Developmental, Component-Based Model of Reading Fluency: An Investigation of Predictors of Word-Reading Fluency, Text-Reading Fluency, and Reading Comprehension
The primary goal was to expand our understanding of text-reading fluency (efficiency or automaticity): how its relation to other constructs (e.g., wordreading fluency, reading comprehension) changes over time and how it is different from word-reading fluency and reading comprehension. The study examined (a) developmentally changing relations among word-reading fluency, listening comprehension, text-reading fluency, and reading comprehension; (b) the relation of reading comprehension to text-reading fluency; (c) unique emergent literacy predictors (i.e., phonological awareness, orthographic awareness, morphological awareness, letter name knowledge, vocabulary) of text-reading fluency versus word-reading fluency; and (d) unique language and cognitive predictors (e.g., vocabulary, grammatical knowledge, theory of mind) of text-reading fluency versus reading comprehension.
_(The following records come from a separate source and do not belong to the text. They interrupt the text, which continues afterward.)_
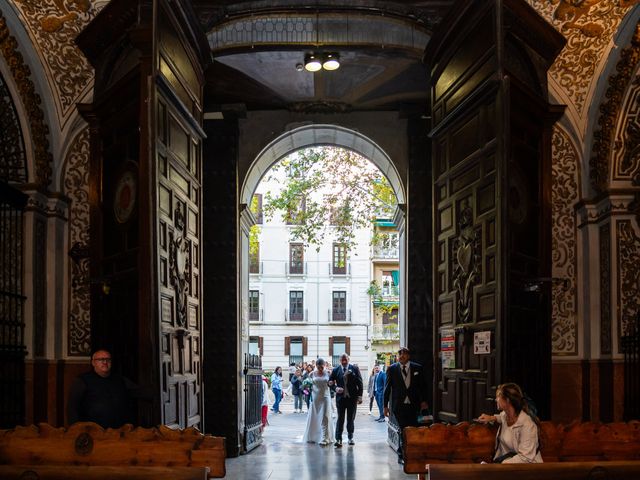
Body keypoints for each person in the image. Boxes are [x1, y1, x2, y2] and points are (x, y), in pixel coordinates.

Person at [67, 349, 137, 428]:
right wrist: (75, 429)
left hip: (118, 432)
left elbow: (138, 391)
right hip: (92, 432)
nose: (105, 362)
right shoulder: (82, 380)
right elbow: (72, 408)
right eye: (101, 359)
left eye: (108, 359)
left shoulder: (120, 379)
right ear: (93, 363)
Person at [476, 383, 543, 464]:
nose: (496, 399)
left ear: (507, 400)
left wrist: (500, 466)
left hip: (528, 470)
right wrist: (491, 418)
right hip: (508, 467)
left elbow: (525, 458)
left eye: (498, 396)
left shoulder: (527, 425)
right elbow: (501, 417)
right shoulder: (506, 415)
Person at [384, 347, 428, 464]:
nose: (401, 356)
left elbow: (423, 387)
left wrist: (424, 401)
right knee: (403, 429)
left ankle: (410, 453)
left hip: (414, 404)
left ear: (408, 356)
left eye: (404, 354)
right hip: (399, 406)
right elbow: (387, 388)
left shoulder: (417, 368)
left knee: (412, 429)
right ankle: (401, 455)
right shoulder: (392, 369)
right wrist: (385, 406)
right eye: (400, 354)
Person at [329, 353, 363, 447]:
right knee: (340, 418)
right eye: (342, 360)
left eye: (345, 360)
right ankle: (338, 439)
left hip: (352, 398)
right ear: (339, 360)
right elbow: (330, 382)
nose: (344, 361)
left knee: (351, 418)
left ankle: (350, 437)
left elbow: (360, 383)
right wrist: (335, 388)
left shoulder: (354, 368)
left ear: (348, 359)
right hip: (340, 399)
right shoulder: (336, 370)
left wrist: (360, 396)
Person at [302, 358, 335, 446]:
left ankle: (325, 438)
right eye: (319, 367)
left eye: (322, 367)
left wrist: (331, 384)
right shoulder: (312, 374)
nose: (320, 369)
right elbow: (307, 385)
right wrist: (307, 387)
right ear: (316, 366)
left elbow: (332, 384)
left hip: (325, 396)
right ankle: (313, 436)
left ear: (324, 365)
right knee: (315, 416)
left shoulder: (328, 373)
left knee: (325, 416)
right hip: (315, 397)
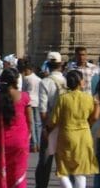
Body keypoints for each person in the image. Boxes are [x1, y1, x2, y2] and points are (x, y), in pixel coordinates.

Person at [48, 69, 96, 188]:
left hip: (66, 134)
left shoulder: (63, 98)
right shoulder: (88, 98)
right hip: (84, 135)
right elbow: (93, 116)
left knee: (63, 170)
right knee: (81, 171)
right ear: (80, 82)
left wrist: (47, 130)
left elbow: (54, 120)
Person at [0, 67, 31, 188]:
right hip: (19, 142)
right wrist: (28, 135)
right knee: (18, 174)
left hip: (0, 142)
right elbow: (30, 121)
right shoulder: (24, 97)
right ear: (16, 81)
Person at [36, 52, 68, 188]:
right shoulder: (68, 81)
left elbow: (42, 110)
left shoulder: (45, 82)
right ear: (61, 65)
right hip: (66, 125)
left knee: (45, 161)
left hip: (50, 124)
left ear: (47, 65)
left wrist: (46, 128)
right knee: (65, 161)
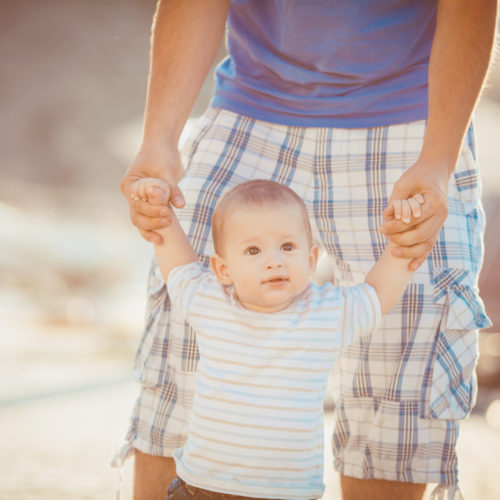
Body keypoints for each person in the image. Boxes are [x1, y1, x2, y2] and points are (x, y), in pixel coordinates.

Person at [117, 1, 497, 499]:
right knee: (176, 369)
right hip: (250, 106)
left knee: (397, 400)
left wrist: (436, 166)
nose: (272, 262)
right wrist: (159, 139)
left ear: (309, 255)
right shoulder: (201, 289)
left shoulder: (333, 315)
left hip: (411, 112)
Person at [130, 178, 422, 500]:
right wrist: (160, 211)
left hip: (288, 494)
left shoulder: (326, 313)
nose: (274, 260)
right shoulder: (208, 301)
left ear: (311, 259)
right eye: (253, 250)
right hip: (203, 487)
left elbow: (378, 294)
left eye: (287, 246)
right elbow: (176, 262)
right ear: (223, 269)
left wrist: (405, 240)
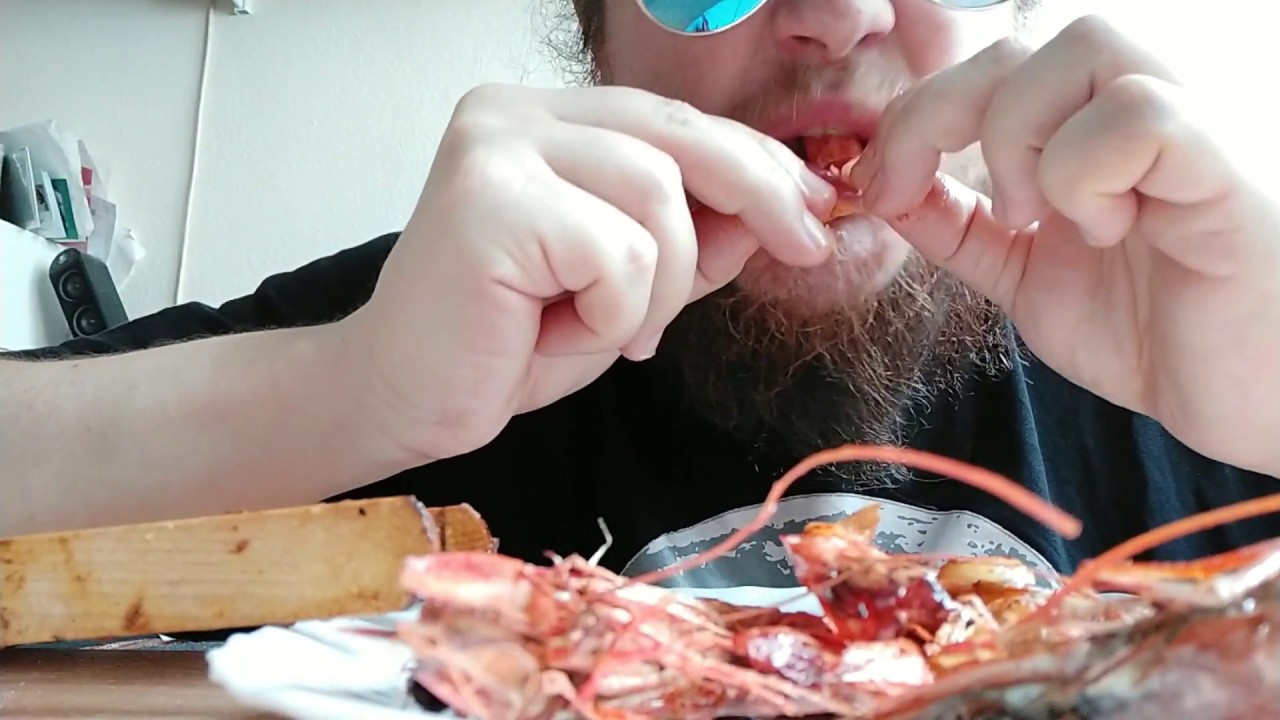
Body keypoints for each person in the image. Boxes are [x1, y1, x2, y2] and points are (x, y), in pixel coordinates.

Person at [3, 0, 1278, 590]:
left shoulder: (1198, 323)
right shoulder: (443, 315)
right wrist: (351, 387)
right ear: (597, 34)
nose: (834, 16)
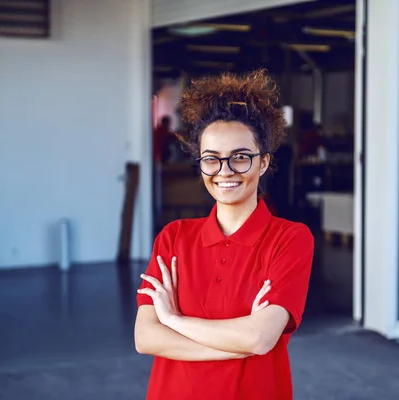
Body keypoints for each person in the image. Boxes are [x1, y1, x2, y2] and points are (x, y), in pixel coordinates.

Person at [134, 69, 315, 400]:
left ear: (263, 163)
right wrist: (238, 345)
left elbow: (260, 338)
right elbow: (146, 337)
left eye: (241, 158)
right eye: (211, 160)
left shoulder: (290, 239)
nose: (225, 171)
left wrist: (173, 319)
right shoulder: (173, 238)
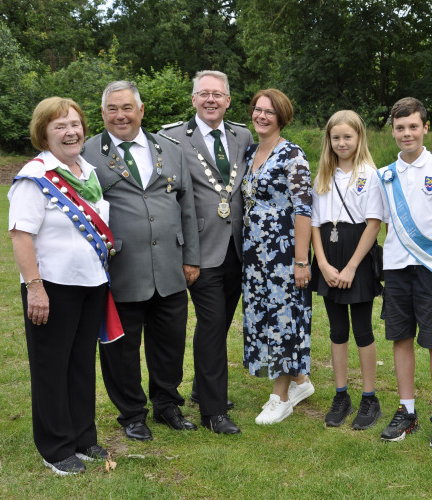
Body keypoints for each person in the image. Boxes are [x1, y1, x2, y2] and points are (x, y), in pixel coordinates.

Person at [82, 81, 201, 441]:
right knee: (122, 347)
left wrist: (191, 257)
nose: (121, 115)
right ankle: (132, 413)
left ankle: (167, 405)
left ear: (141, 110)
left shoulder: (170, 148)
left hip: (169, 264)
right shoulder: (88, 154)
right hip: (121, 267)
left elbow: (189, 208)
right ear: (103, 114)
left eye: (127, 108)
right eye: (112, 109)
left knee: (170, 342)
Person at [9, 97, 120, 475]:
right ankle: (55, 447)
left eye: (74, 124)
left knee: (80, 365)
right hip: (52, 286)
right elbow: (21, 235)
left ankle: (82, 437)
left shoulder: (87, 171)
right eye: (60, 126)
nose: (70, 132)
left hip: (91, 284)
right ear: (44, 134)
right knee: (51, 366)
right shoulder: (35, 176)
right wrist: (35, 288)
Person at [159, 70, 252, 435]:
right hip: (197, 251)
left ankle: (201, 387)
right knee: (212, 326)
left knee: (221, 323)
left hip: (238, 248)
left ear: (228, 100)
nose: (211, 100)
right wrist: (186, 254)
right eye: (204, 94)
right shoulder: (170, 138)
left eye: (218, 94)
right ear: (193, 99)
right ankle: (214, 412)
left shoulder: (242, 135)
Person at [377, 97, 432, 449]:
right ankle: (406, 409)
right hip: (396, 268)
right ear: (392, 131)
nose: (407, 133)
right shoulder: (385, 175)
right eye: (400, 128)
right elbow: (383, 224)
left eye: (413, 126)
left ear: (426, 127)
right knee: (401, 337)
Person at [241, 88, 314, 425]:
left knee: (284, 320)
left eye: (269, 112)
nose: (261, 116)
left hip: (284, 254)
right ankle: (300, 381)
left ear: (281, 117)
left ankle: (280, 397)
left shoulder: (292, 155)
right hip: (255, 256)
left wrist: (301, 261)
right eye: (257, 109)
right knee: (264, 318)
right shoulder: (250, 152)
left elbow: (303, 210)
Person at [310, 110, 384, 430]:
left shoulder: (369, 174)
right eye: (336, 137)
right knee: (338, 331)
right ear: (329, 140)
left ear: (359, 138)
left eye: (347, 137)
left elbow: (374, 224)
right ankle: (342, 395)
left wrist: (352, 266)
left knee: (362, 330)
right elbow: (314, 224)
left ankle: (369, 398)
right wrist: (323, 264)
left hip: (358, 255)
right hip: (328, 253)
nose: (341, 143)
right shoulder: (323, 176)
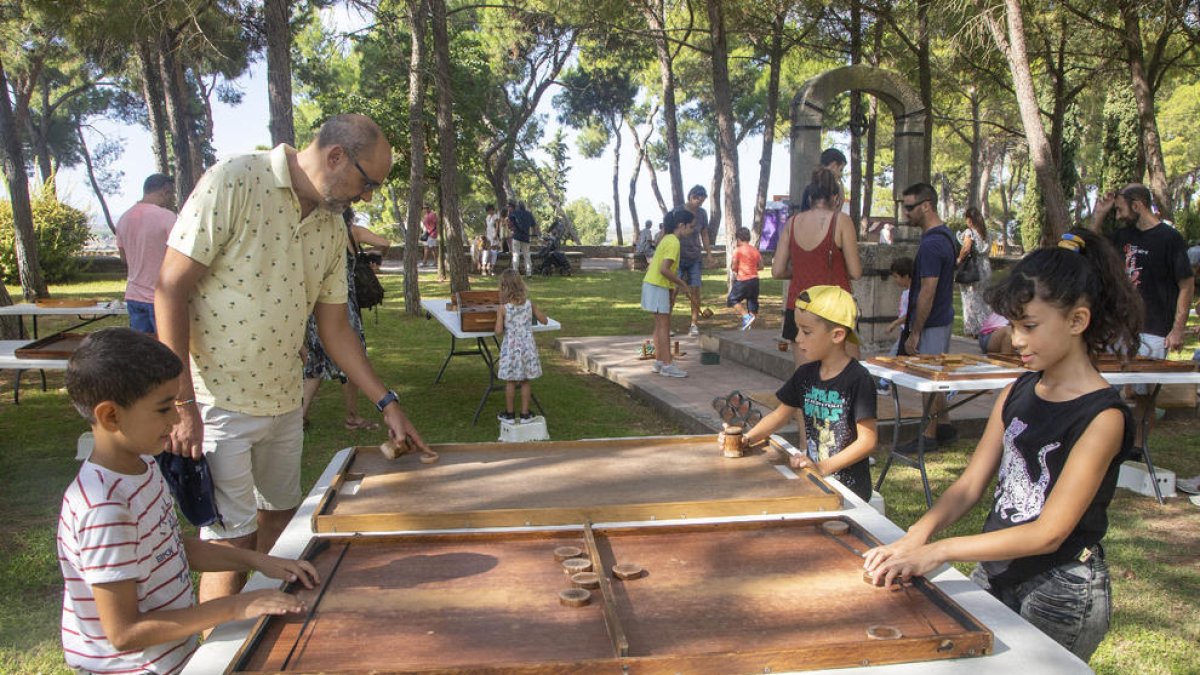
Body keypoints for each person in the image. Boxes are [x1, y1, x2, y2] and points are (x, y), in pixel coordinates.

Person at [155, 113, 430, 605]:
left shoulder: (330, 225)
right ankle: (218, 651)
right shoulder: (236, 179)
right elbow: (170, 288)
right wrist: (181, 405)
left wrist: (386, 402)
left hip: (283, 403)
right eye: (368, 183)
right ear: (336, 156)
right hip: (218, 403)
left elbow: (336, 329)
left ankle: (258, 635)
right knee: (230, 544)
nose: (367, 197)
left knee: (281, 528)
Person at [863, 228, 1141, 662]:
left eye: (1029, 326)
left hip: (1062, 588)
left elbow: (1050, 534)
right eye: (1013, 325)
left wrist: (939, 550)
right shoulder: (1017, 390)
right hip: (996, 569)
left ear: (1077, 321)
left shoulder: (1103, 417)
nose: (1015, 340)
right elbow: (969, 486)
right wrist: (916, 536)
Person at [58, 328, 319, 674]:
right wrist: (236, 606)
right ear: (111, 416)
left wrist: (258, 561)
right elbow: (124, 633)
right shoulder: (104, 509)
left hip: (172, 657)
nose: (176, 419)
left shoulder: (144, 465)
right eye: (164, 409)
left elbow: (169, 546)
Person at [725, 286, 877, 501]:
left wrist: (822, 467)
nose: (798, 338)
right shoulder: (805, 374)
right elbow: (780, 415)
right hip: (817, 485)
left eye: (806, 332)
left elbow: (867, 442)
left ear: (837, 335)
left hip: (851, 493)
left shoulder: (858, 379)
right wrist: (747, 439)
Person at [1089, 184, 1194, 451]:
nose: (1119, 215)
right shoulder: (1123, 235)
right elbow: (1091, 247)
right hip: (1117, 326)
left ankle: (1136, 447)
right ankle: (1105, 445)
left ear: (1138, 205)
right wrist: (1100, 214)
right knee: (1105, 385)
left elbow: (1186, 284)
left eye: (1122, 209)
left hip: (1155, 328)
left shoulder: (1170, 238)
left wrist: (1178, 329)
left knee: (1143, 393)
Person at [300, 208, 392, 432]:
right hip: (343, 304)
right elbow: (385, 242)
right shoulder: (353, 232)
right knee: (352, 358)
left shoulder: (318, 233)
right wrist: (373, 258)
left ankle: (300, 417)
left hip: (317, 304)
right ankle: (352, 416)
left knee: (316, 360)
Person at [772, 167, 862, 366]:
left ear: (810, 196)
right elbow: (856, 271)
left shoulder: (792, 223)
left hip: (800, 306)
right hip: (835, 308)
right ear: (835, 197)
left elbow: (777, 271)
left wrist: (801, 270)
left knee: (805, 378)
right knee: (847, 377)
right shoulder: (842, 222)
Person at [896, 182, 959, 454]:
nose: (905, 212)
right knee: (936, 375)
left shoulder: (933, 244)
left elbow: (927, 291)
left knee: (928, 379)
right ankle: (943, 426)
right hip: (941, 318)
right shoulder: (945, 236)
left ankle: (929, 434)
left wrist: (916, 331)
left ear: (926, 206)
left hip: (932, 322)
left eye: (909, 207)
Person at [114, 173, 176, 334]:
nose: (171, 199)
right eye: (171, 194)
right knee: (167, 351)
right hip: (161, 296)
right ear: (165, 190)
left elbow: (123, 258)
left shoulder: (124, 219)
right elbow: (179, 256)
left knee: (142, 351)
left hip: (134, 295)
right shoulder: (167, 217)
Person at [642, 208, 696, 378]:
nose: (692, 229)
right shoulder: (673, 242)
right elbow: (664, 269)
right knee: (665, 327)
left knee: (659, 326)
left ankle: (659, 361)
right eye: (690, 226)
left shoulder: (667, 239)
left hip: (653, 285)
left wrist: (673, 289)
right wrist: (682, 283)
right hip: (657, 285)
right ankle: (667, 364)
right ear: (681, 225)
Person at [494, 269, 548, 423]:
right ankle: (525, 414)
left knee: (510, 381)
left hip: (511, 348)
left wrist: (499, 318)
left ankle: (509, 414)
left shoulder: (503, 308)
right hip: (527, 347)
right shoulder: (529, 305)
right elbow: (544, 320)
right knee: (525, 380)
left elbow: (498, 331)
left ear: (503, 287)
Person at [676, 185, 712, 337]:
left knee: (695, 289)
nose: (700, 205)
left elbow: (704, 234)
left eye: (703, 202)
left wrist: (709, 253)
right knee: (673, 291)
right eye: (699, 201)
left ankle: (694, 324)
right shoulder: (678, 212)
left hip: (695, 257)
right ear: (691, 197)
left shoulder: (702, 214)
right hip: (678, 257)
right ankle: (666, 324)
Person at [957, 206, 993, 337]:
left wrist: (959, 259)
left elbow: (966, 248)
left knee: (971, 299)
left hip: (973, 267)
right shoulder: (987, 233)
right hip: (985, 266)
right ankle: (988, 326)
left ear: (970, 220)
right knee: (983, 298)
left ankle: (974, 328)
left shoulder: (970, 232)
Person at [727, 227, 762, 330]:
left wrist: (738, 269)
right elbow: (761, 266)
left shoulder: (738, 250)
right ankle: (749, 325)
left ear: (738, 239)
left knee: (732, 299)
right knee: (752, 301)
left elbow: (733, 267)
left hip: (743, 280)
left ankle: (746, 317)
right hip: (755, 280)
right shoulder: (755, 250)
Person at [797, 148, 847, 212]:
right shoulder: (835, 189)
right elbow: (836, 215)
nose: (840, 174)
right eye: (841, 170)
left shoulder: (809, 188)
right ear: (833, 165)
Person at [510, 200, 538, 276]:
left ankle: (515, 272)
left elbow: (510, 223)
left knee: (516, 254)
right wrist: (534, 234)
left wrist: (512, 229)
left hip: (516, 236)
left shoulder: (514, 213)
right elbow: (534, 225)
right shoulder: (529, 214)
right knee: (527, 255)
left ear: (518, 207)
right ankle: (529, 273)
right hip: (525, 237)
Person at [482, 204, 499, 275]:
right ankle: (483, 268)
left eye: (489, 210)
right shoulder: (487, 217)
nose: (489, 212)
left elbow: (498, 226)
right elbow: (486, 227)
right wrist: (485, 235)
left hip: (494, 235)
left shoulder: (496, 216)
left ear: (492, 209)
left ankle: (491, 269)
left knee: (494, 252)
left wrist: (496, 234)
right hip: (488, 236)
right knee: (486, 252)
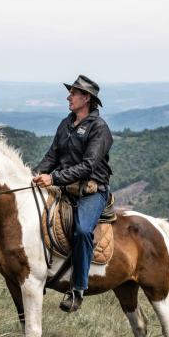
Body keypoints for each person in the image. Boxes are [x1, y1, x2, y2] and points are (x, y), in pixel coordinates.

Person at [33, 74, 114, 313]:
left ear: (86, 98)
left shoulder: (99, 128)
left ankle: (78, 289)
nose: (69, 97)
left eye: (74, 93)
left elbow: (88, 165)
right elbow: (52, 155)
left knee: (81, 231)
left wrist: (53, 178)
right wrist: (36, 174)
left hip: (91, 192)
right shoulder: (66, 123)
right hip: (65, 189)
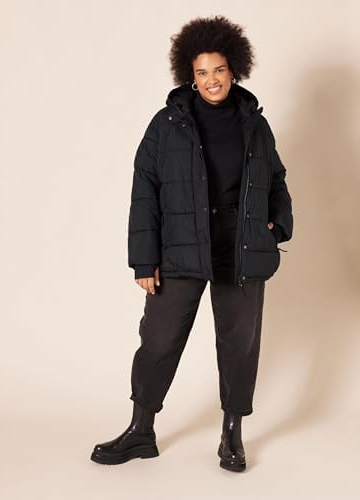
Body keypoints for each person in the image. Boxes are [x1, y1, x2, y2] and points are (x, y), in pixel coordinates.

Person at [90, 15, 293, 472]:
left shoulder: (255, 125)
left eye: (218, 69)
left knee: (239, 346)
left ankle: (232, 435)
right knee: (158, 340)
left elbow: (276, 180)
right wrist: (144, 260)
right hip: (180, 250)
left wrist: (276, 225)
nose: (211, 80)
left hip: (240, 252)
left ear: (234, 69)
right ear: (190, 75)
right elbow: (145, 191)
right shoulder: (166, 125)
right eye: (202, 72)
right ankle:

These questions were addressed using longitudinal data (two timepoints; mean age = 5 years 2 months and 6 years 1 month, respectively) from young Koreanspeaking children (N = 143). Results showed that listening comprehension was related to text-reading fluency at time 2 but not at time 1. At both times, text-reading fluency was related to reading comprehension, and reading comprehension was related to text-reading fluency over and above word-reading fluency and listening comprehension. Orthographic awareness was related to text-reading fluency over and above other emergent literacy skills and wordreading fluency. Vocabulary and grammatical knowledge were independently related to text-reading fluency and reading comprehension, whereas theory of mind was related to reading comprehension but not text-reading fluency. These results reveal the developmental nature of relations and mechanisms of text-reading fluency in reading development.